I’m sure it looks different for everyone. In its various forms, the darkness has a way of encompassing us sometimes. Be it in a job we hate. Or a project that never ends. Maybe in a toxic relationship. Or, in the case of this four-legged life lover, the foe otherwise known as winter. It was awfully nasty this year, despite the bundle of joy it delivered into the lives of my family. (Thank goodness for that!)

Seriously though. Between the record low temperatures, and the snow sneezes that kept coming down on us every couple of days, it was a pretty epically horrendous winter in Wisconsin. And that’s coming from someone who knows winter in Wisconsin.
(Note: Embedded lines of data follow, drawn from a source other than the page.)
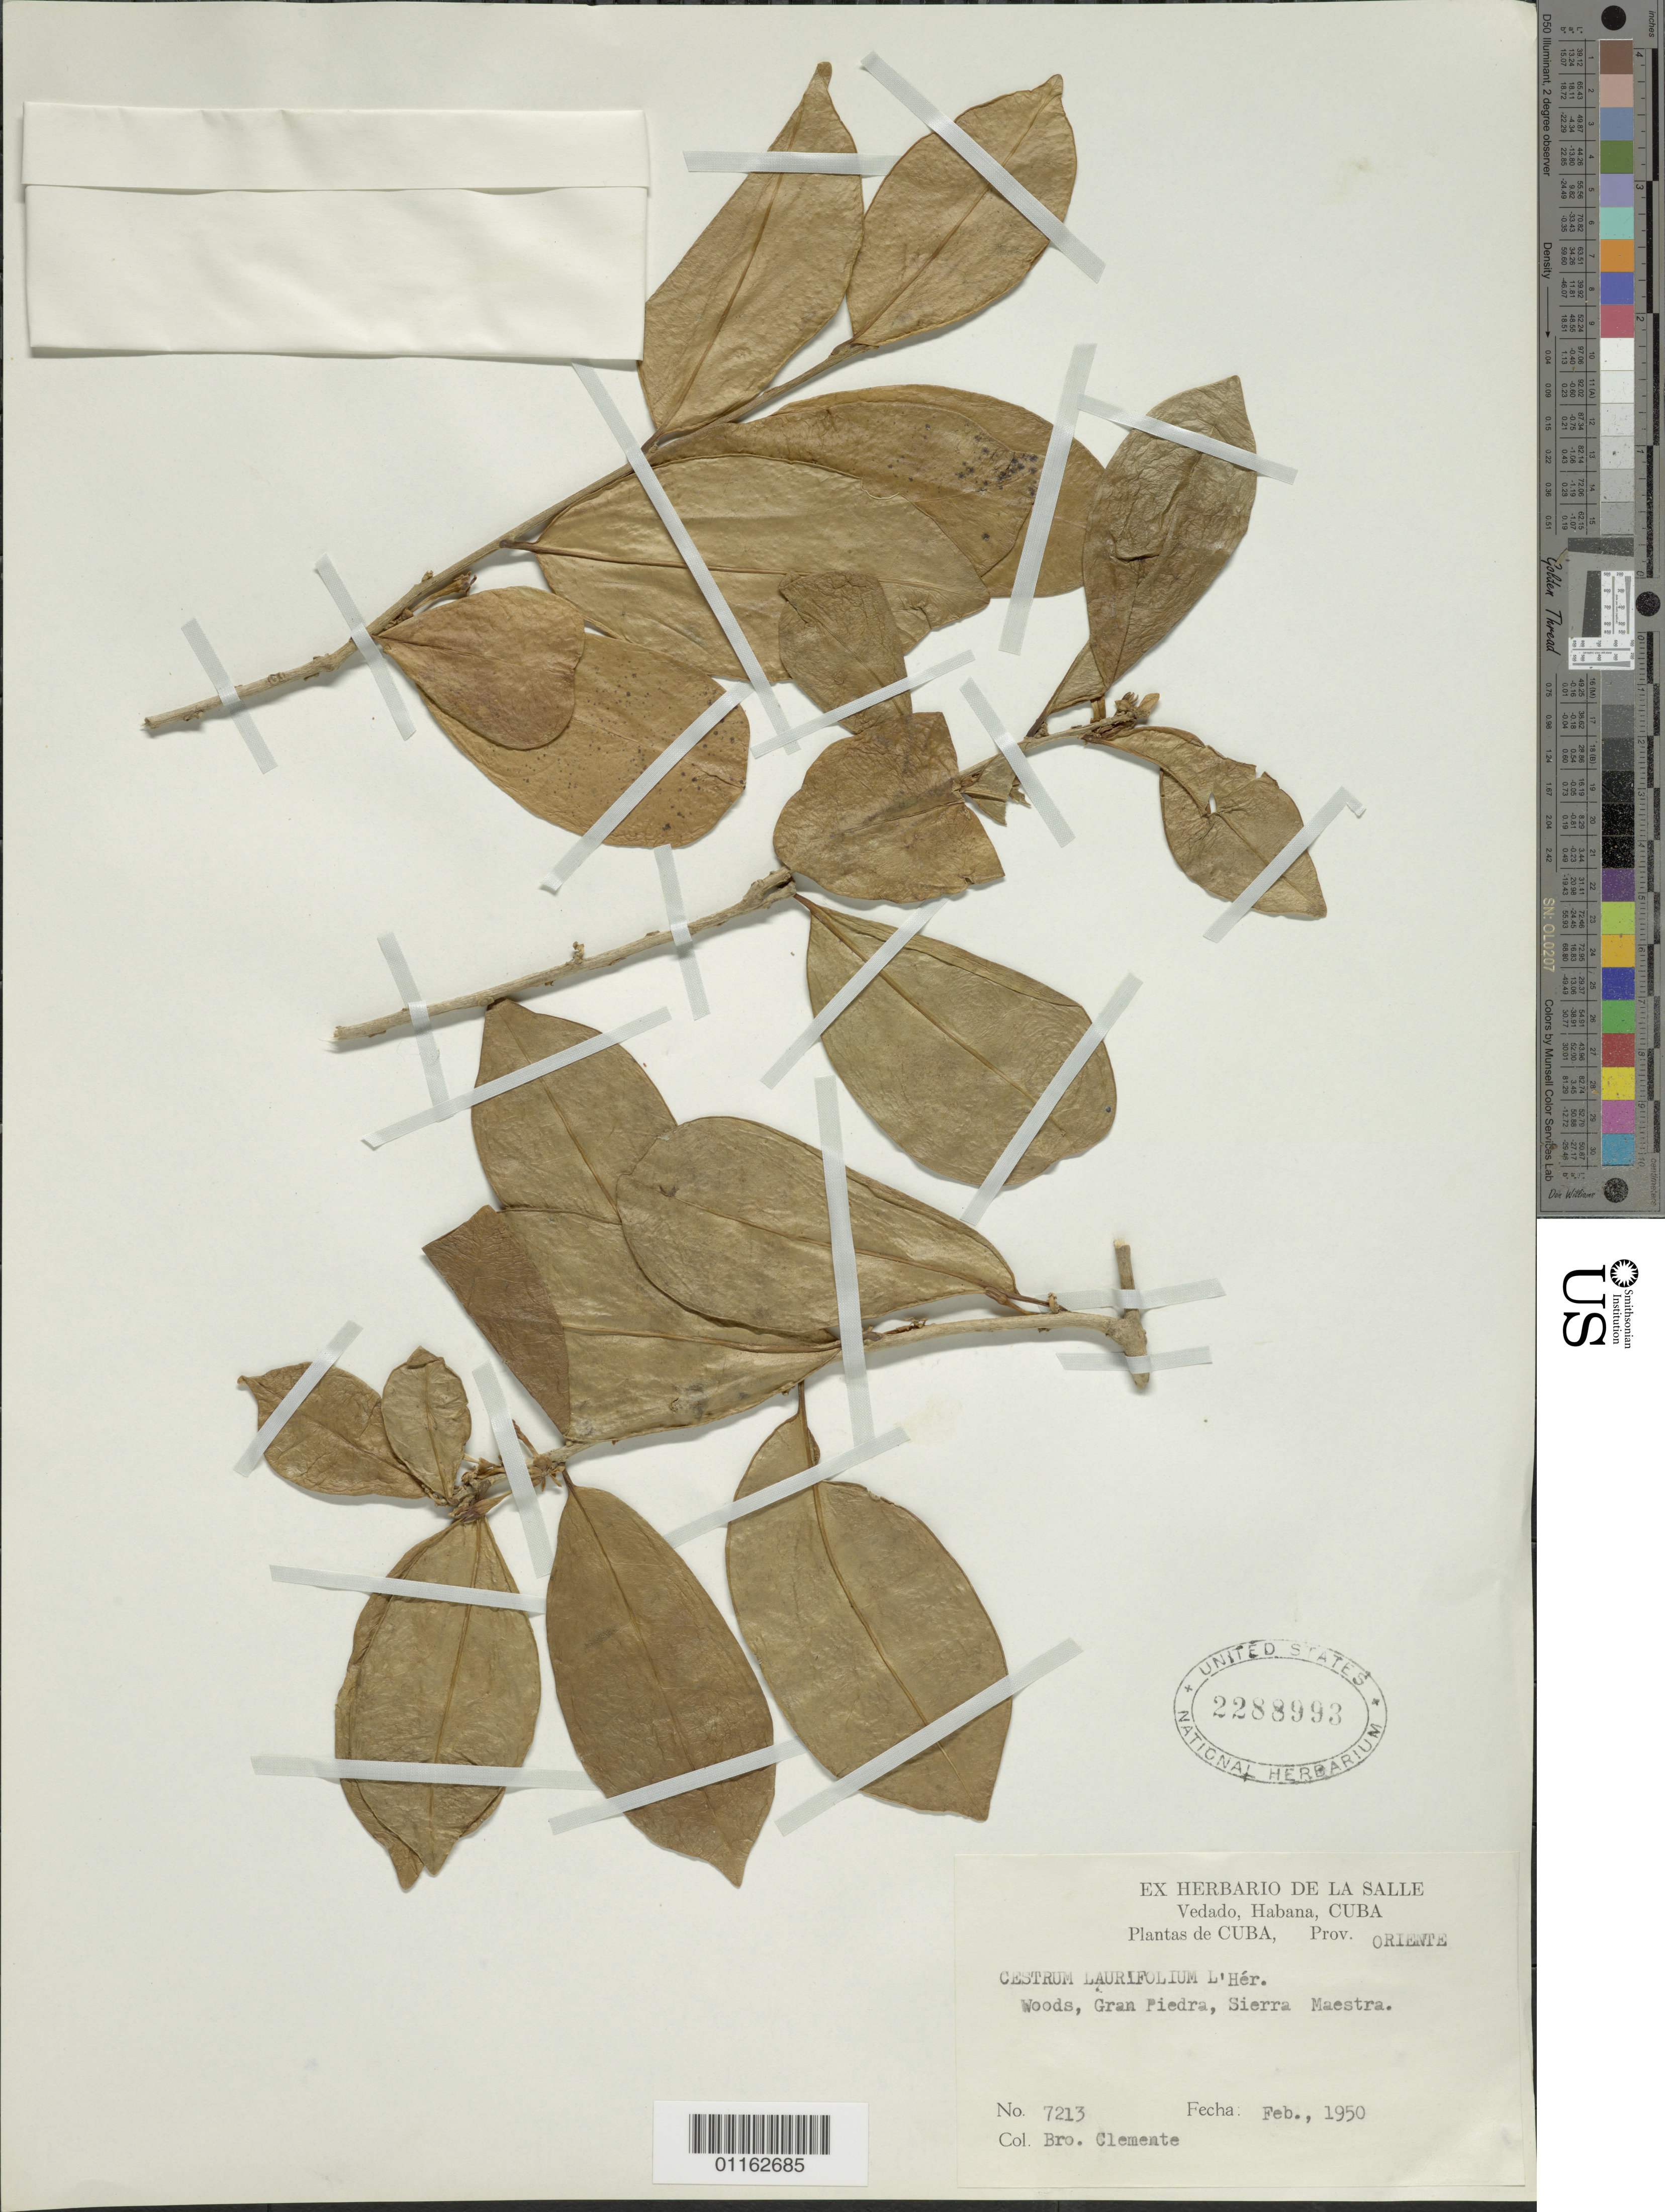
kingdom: Plantae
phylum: Tracheophyta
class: Magnoliopsida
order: Solanales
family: Solanaceae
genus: Cestrum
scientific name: Cestrum laurifolium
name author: L'Hér.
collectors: Bro. Clemente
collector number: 7213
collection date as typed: Feb 1950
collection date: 1950-02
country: Cuba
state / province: Oriente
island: Cuba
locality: woods, Gran Piedra, Sierra Maestra.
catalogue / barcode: US 2288993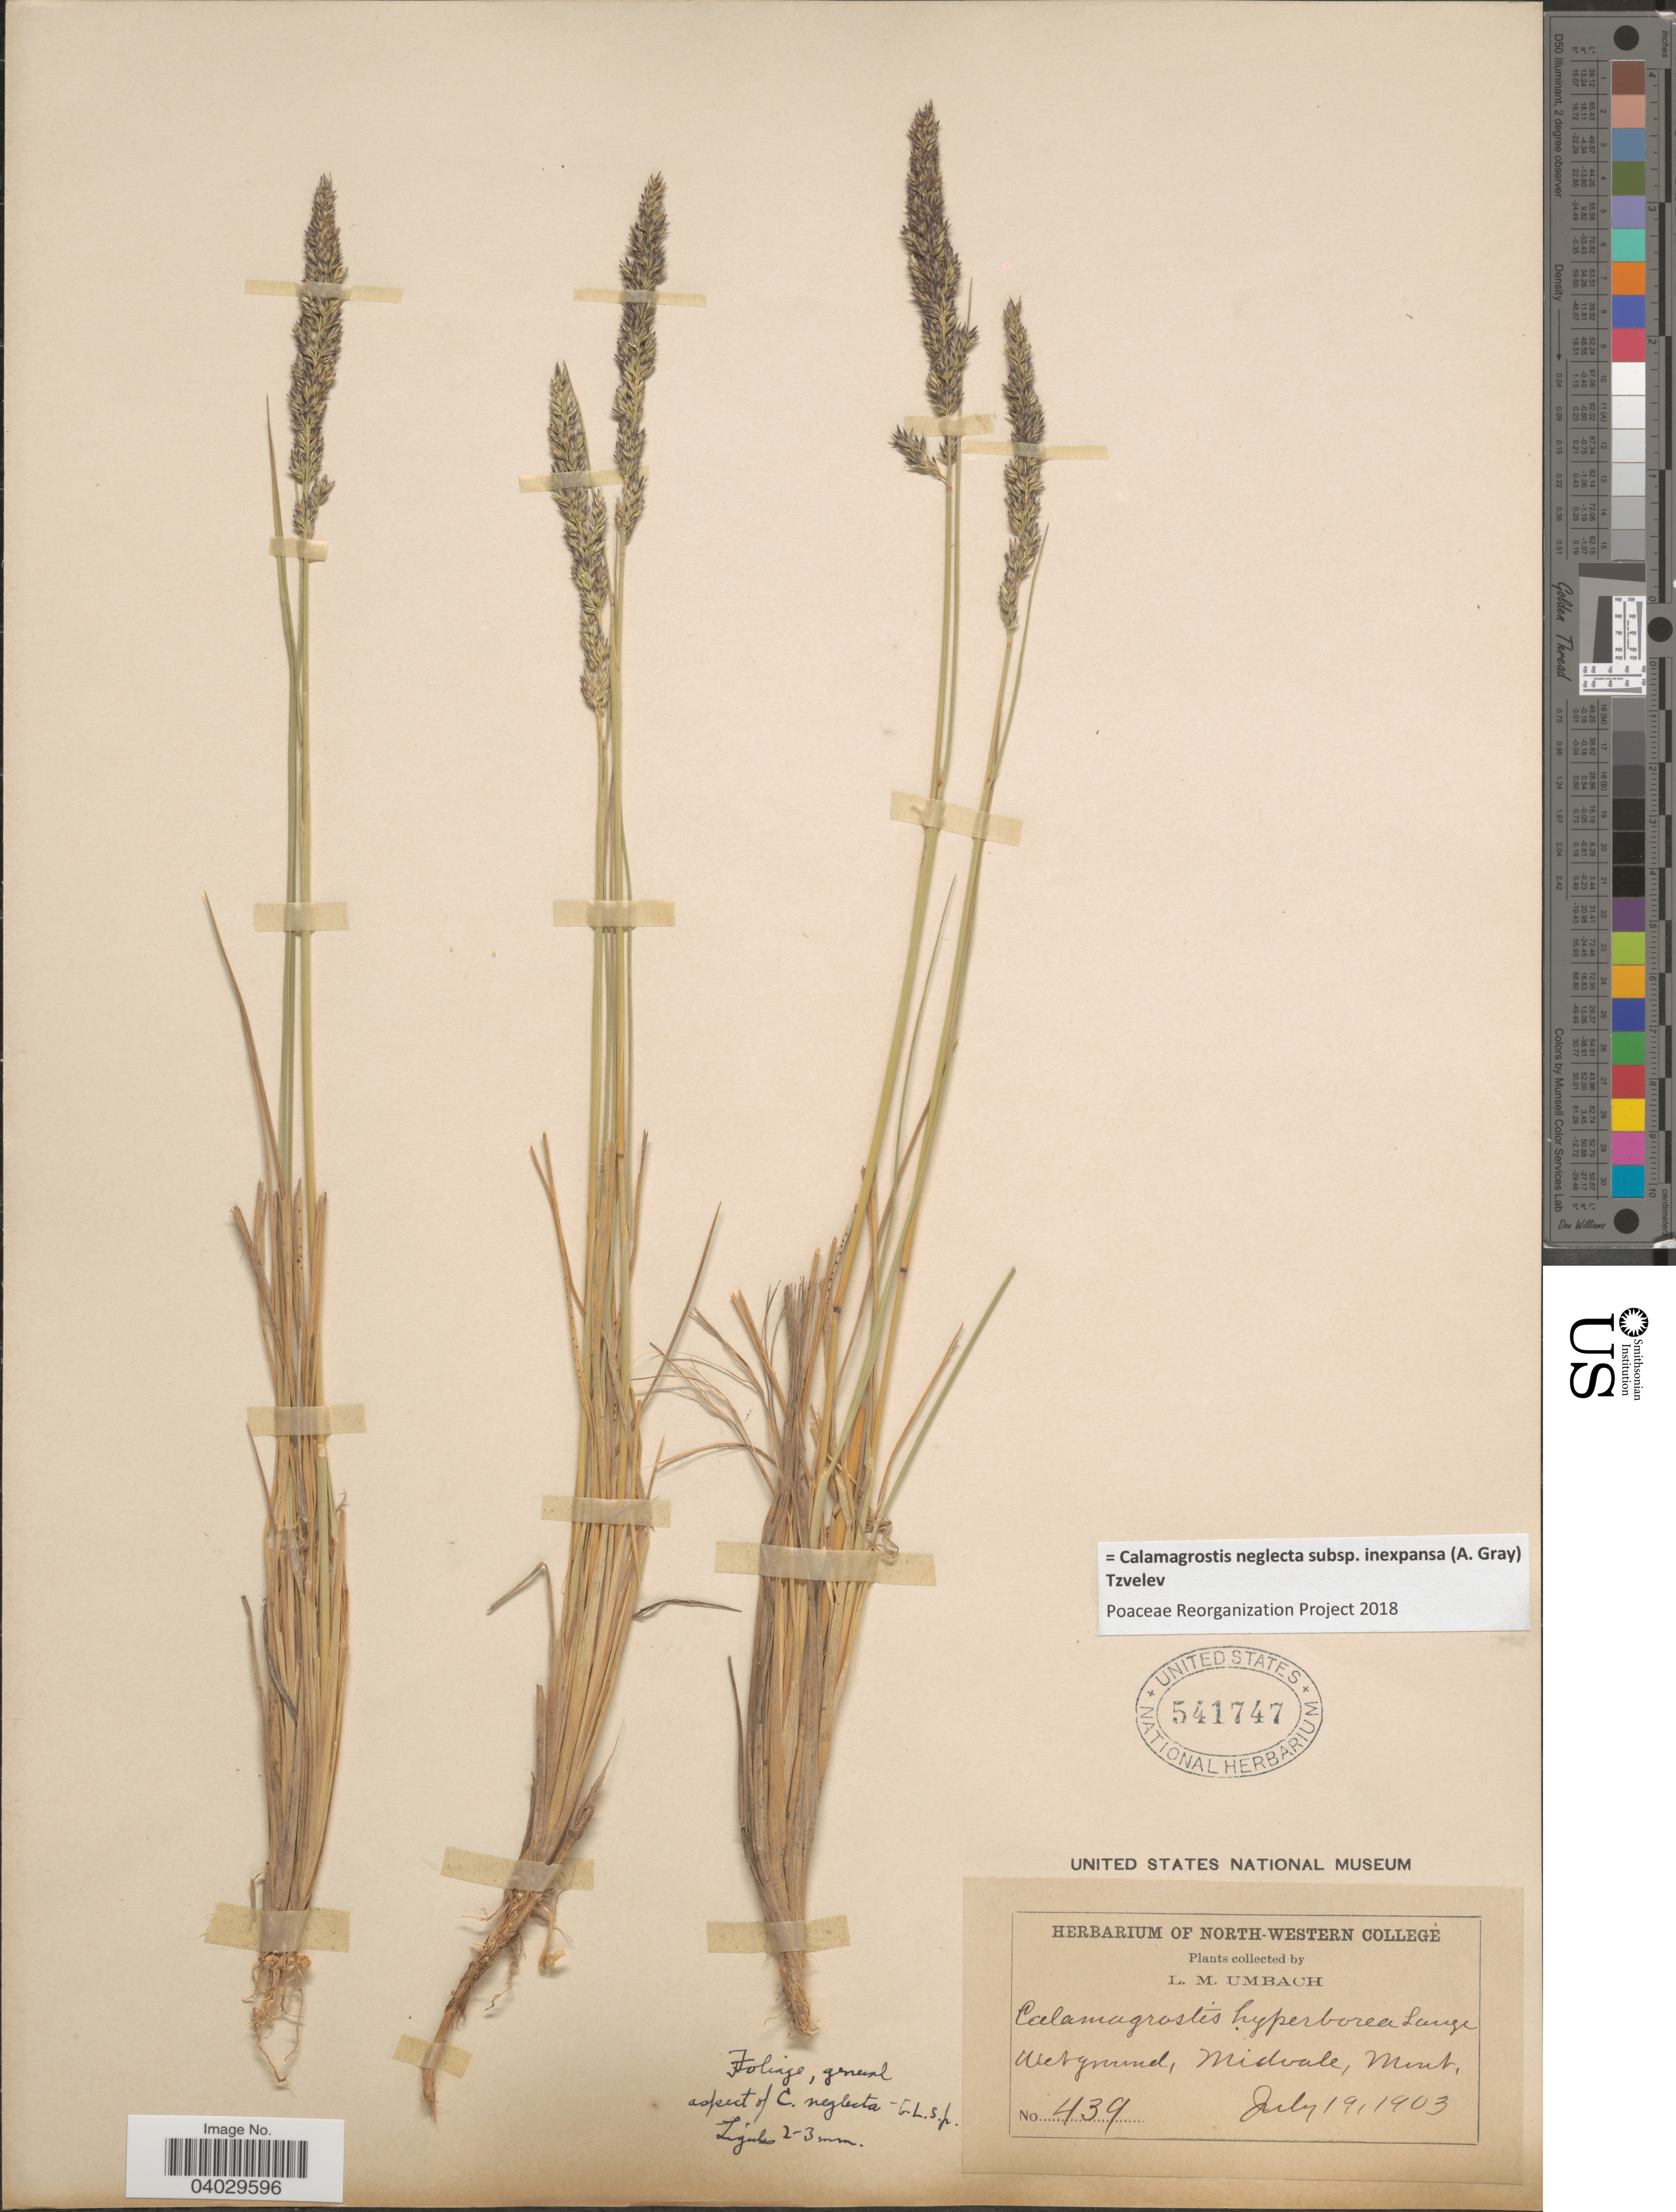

Not to mention someone who makes a point of not complaining about things. I seek to find the good in all people, places and things, and all this talk about terrible weather has certainly not been filled with much (if any) of my usual silver-lining perspective.

Until now. Because the other day it was 70 degrees for the first time in seven months. It was gorgeous outside. And I got to spend time reveling in it all with my beloved family in my backyard paradise. That’s when I realized something I guess I’ve always known but never really paid attention to about that light at the end of the tunnel.

It is so very important because it keeps us going. It motivates us to be better. To do better. To live better. Because it’s always there, guiding the way. But maybe more importantly, the wait is always worth it. Sometimes the longer the struggle, the higher the mountain, the darker the times – the more sincere the joy is when you reach the end. When you reach the light.

That’s certainly how I felt the other day as my whole family laughed together and I wagged and they laughed and none of us knew which came first. I know it looks different for everyone. It happens at different times and varying frequencies for all of us. And I don’t think it’s ever the same twice. Except maybe it is in that one crucial way. There is always a light at the end of the tunnel. We just need to focus to see it.